Due to the imminent cost of living crisis, there is now a recognition that the Bank of England was asleep at the wheel last year and did not act early enough to curb inflationary pressures. Although it raised rates in December from 0.1 per cent to 0.25 per cent, they are still low. This poses a challenge to financial stability. Low rates mean financial markets do not price properly for risk, encouraging speculative behaviour. This last happened ahead of the global financial crisis. Equally, because of quantitative easing, the Bank of England is now the biggest holder of government debt, which has artificially inflated bond prices and kept longer-term borrowing yields low. We used to believe that such low yields would boost investment. Now they seem to encourage firms to load their balance sheets with debt.

Perhaps the biggest concern, though, is that the culture of low rates has exacerbated inequality. They have fed rampant asset price inflation. This is not just of stocks and bonds, but also of house prices. While there are other factors at play, cheap finance has been a key driver. Even though mortgage rates are low, buyers have had to take on more borrowing, burdening themselves with debt. This has fed imbalances between home-owners and renters, between the asset rich and asset poor. Pensioners who rely on bank deposits have suffered, but it is the young who are impacted most.

Younger people increasingly can’t move from Generation Rent to Generation Buy, which is part of a broader challenge they have in seeing themselves as being able to amass capital. Assets that should be attainable are too far away for too many. One might be tempted to say we are moving from a property-owning democracy to an always-borrowing democracy. Of course, higher wages are part of the challenge, not just low interest rates.

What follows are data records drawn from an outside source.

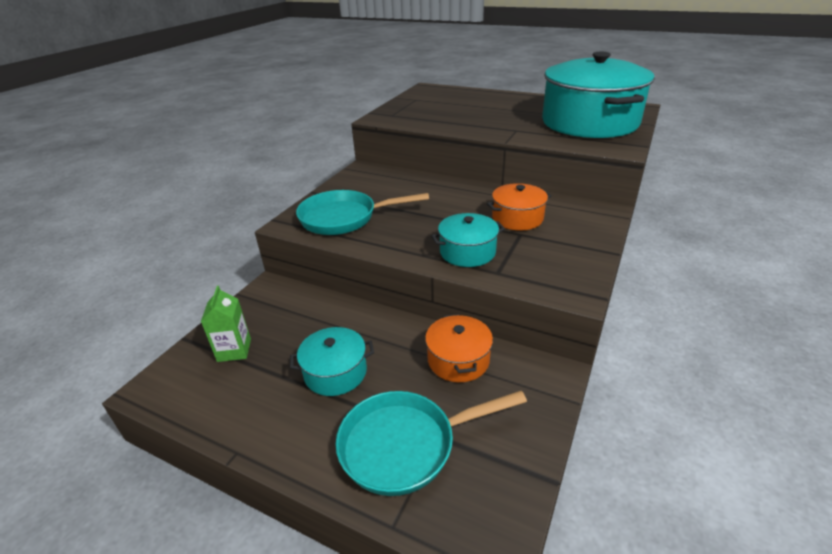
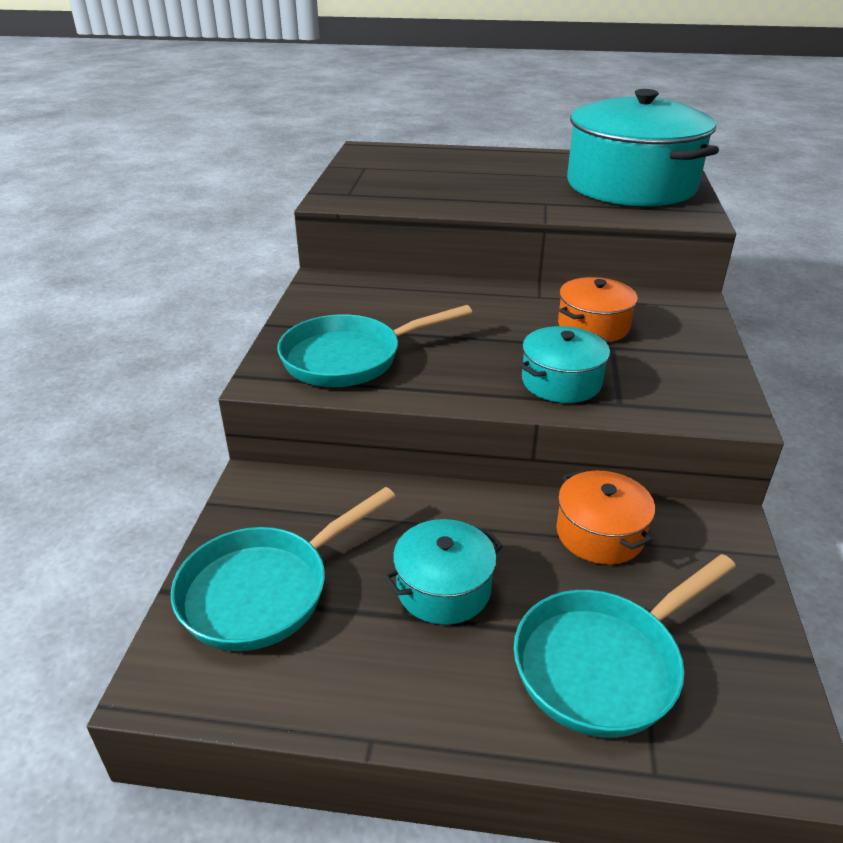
camera: 20 degrees left, 0 degrees up
green carton [201,286,251,362] -> turquoise pan [171,487,396,651]

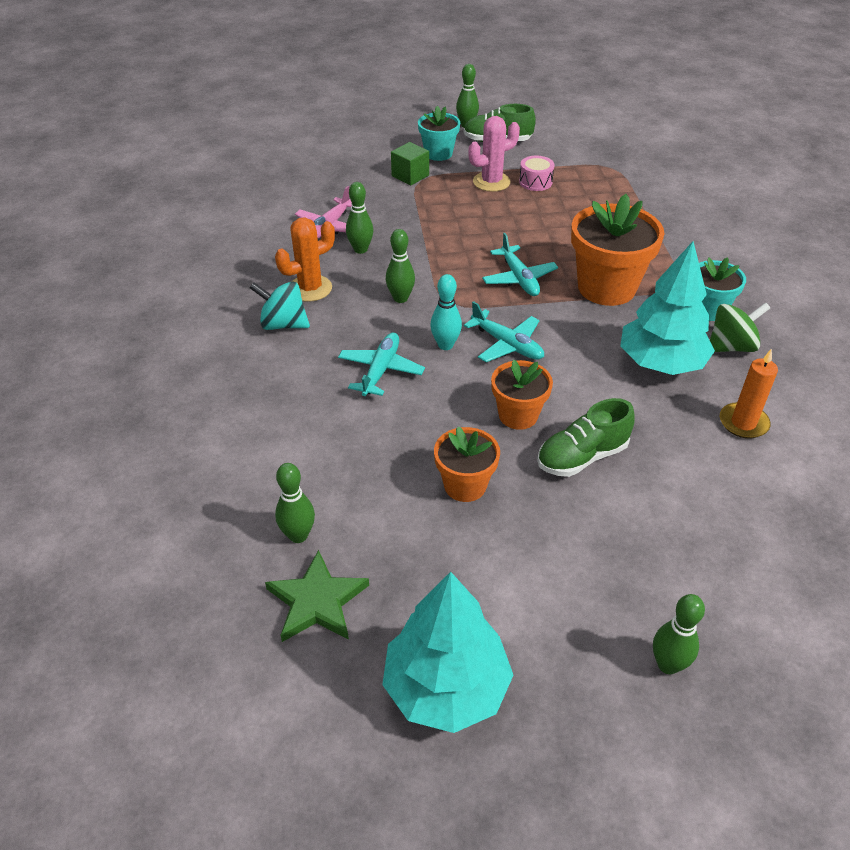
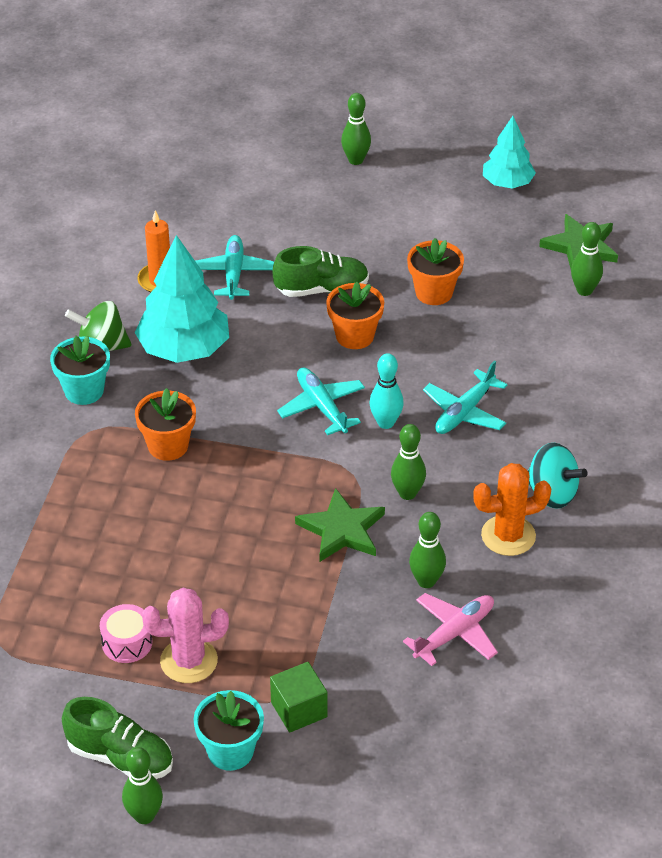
camera: 160 degrees left, 0 degrees up
turquoise tree [382,572,513,733] -> turquoise tree [483,116,536,189], size x0.62
turquoise plane [482,233,558,296] -> turquoise plane moved to [195,235,274,300]
orange flower pot [571,194,665,306] -> orange flower pot [135,388,196,461], size x0.58
none -> green star [295,488,385,562]

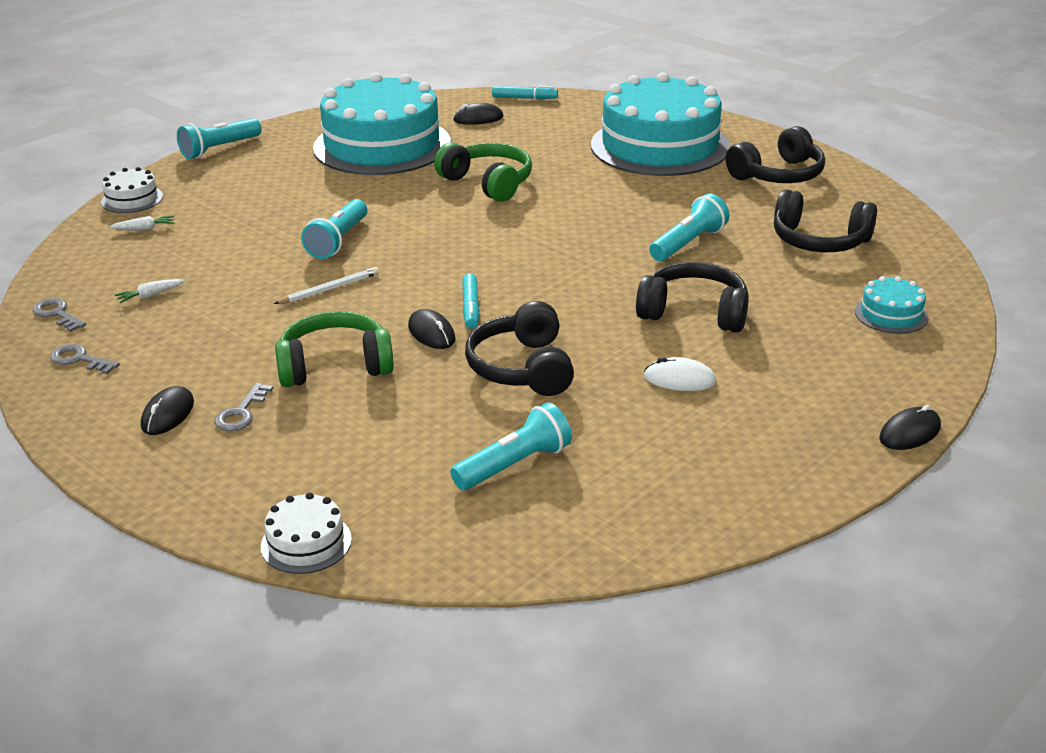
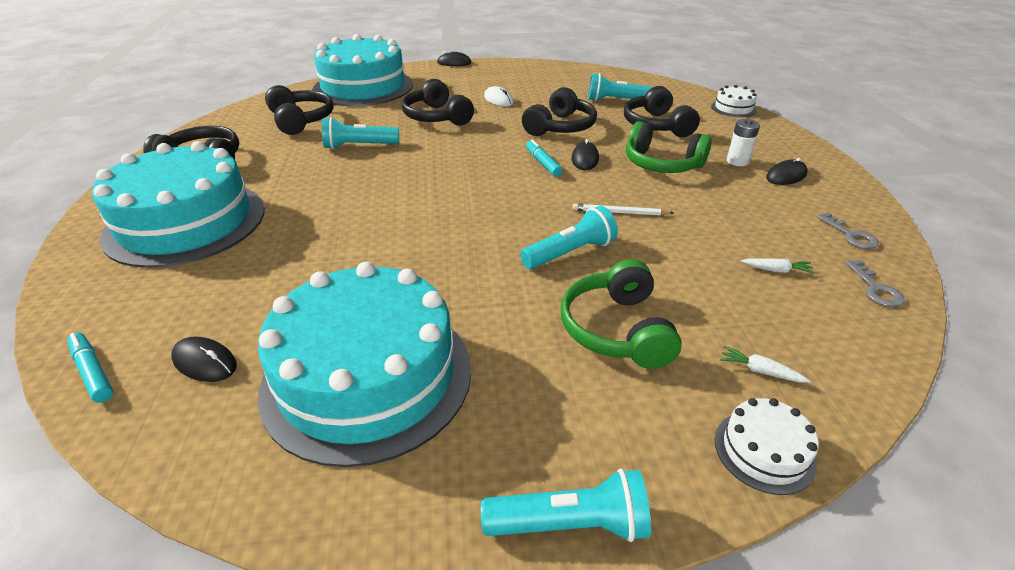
camera: 140 degrees left, 5 degrees up
grey key [214,383,273,431] -> white battery [727,119,760,166]
green headphones [434,142,532,202] -> green headphones moved to [561,259,682,369]
turquoise marker [462,273,480,329] -> turquoise marker turned 60 degrees counterclockwise [526,139,563,177]
turquoise cake [855,276,929,334] -> turquoise cake [312,34,413,106], size x2.45
none -> black headphones [624,86,700,137]

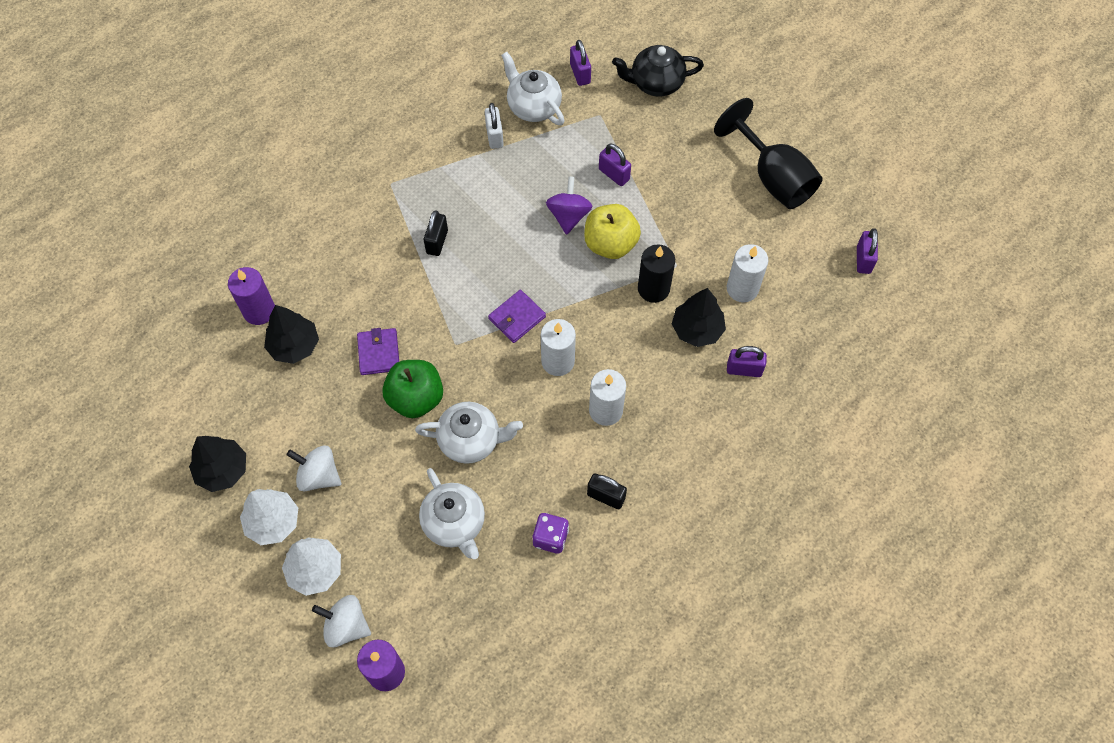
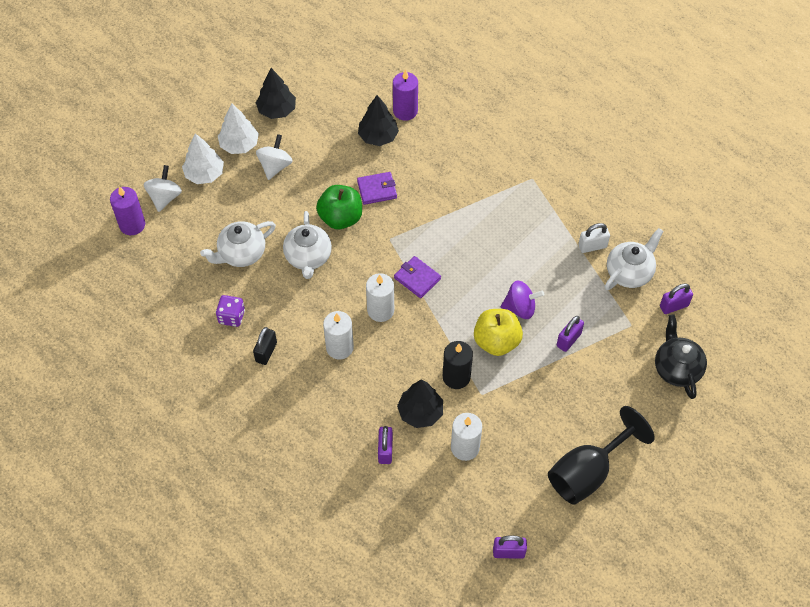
camera: 85 degrees right, 5 degrees down
black padlock [424,210,448,256] -> none

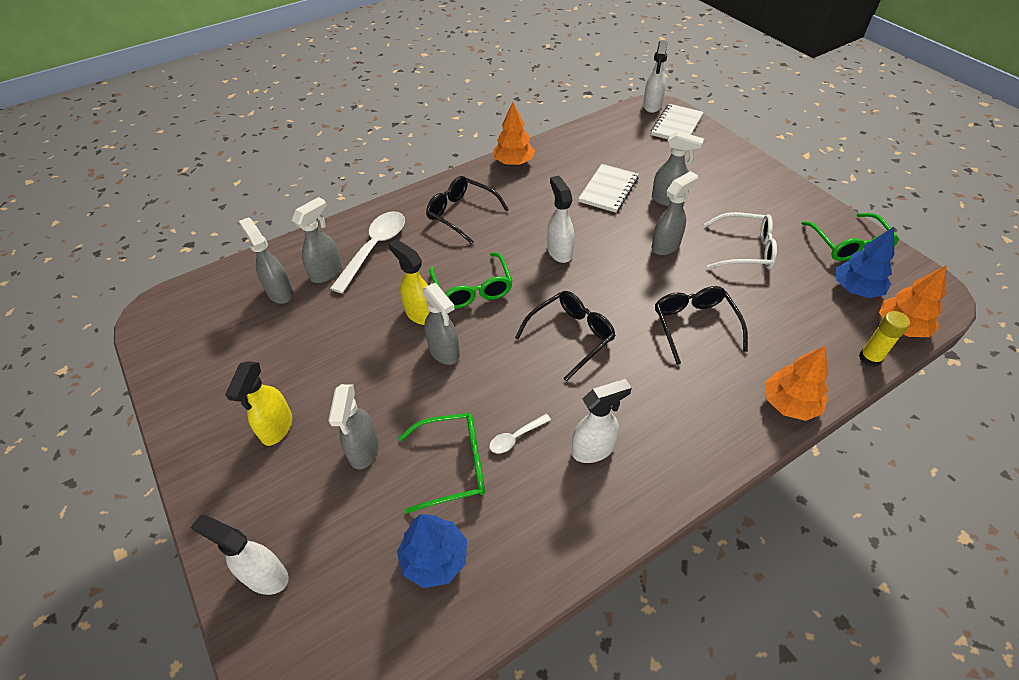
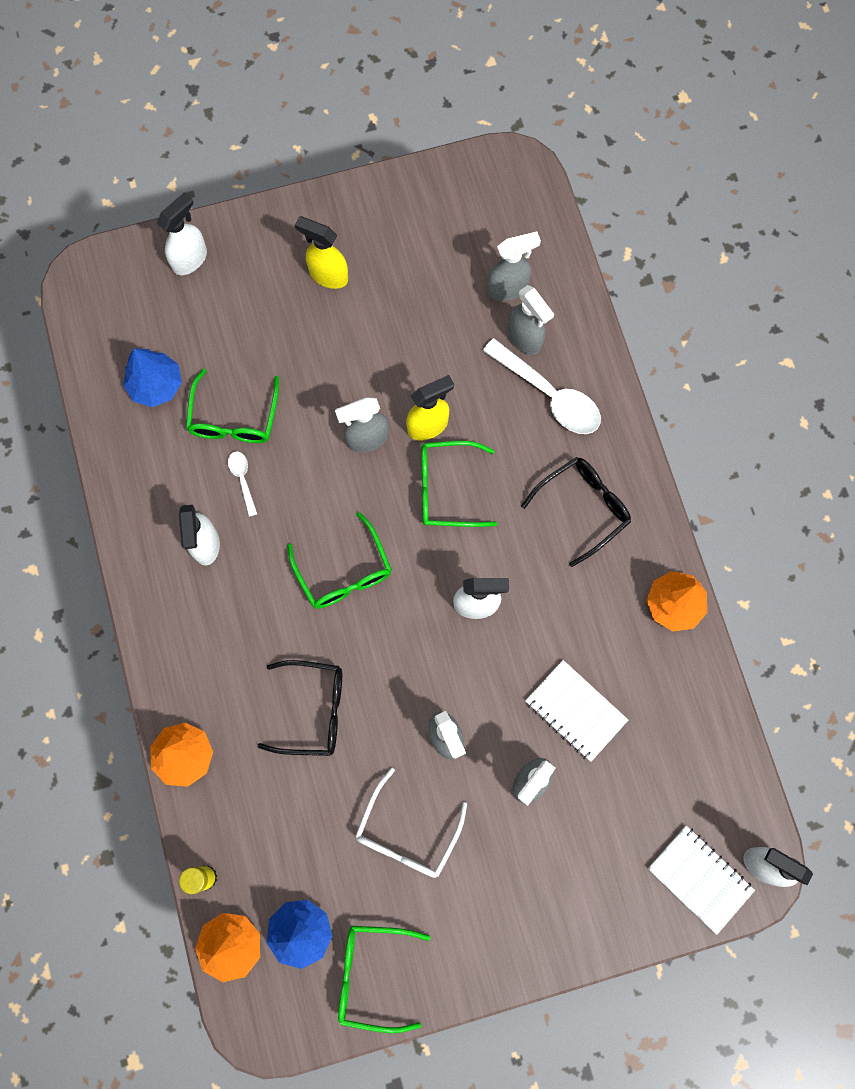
camera: 105 degrees right, 25 degrees up
grey spray bottle [328,384,379,470] -> none
black glasses [515,291,616,382] -> green glasses [287,512,392,609]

Unfortunately, some may only have access to loan sharks or pay day loans — but even among the wider population of younger people, the interest rates charged on student debt are much higher than they really should be.

All this is helping to feed a shift in attitudes towards borrowing among millennials. Buy now and pay later is increasingly seen as more viable, in part because low rates mean this is not seen as debt but instead as a more convenient and sensible way to pay. Before credit controls were relaxed in the 1980s, this was viewed as borrowing on the “never-never” — where only part of the cost was paid immediately and the rest over time, but often then at high borrowing rates. Then people did it because they had no other options; more interesting is that it is now made by choice, because rates are low.

Although interest rates look set to rise this year, they will still be low by historic standards. Many of these challenges look set to persist long into the future.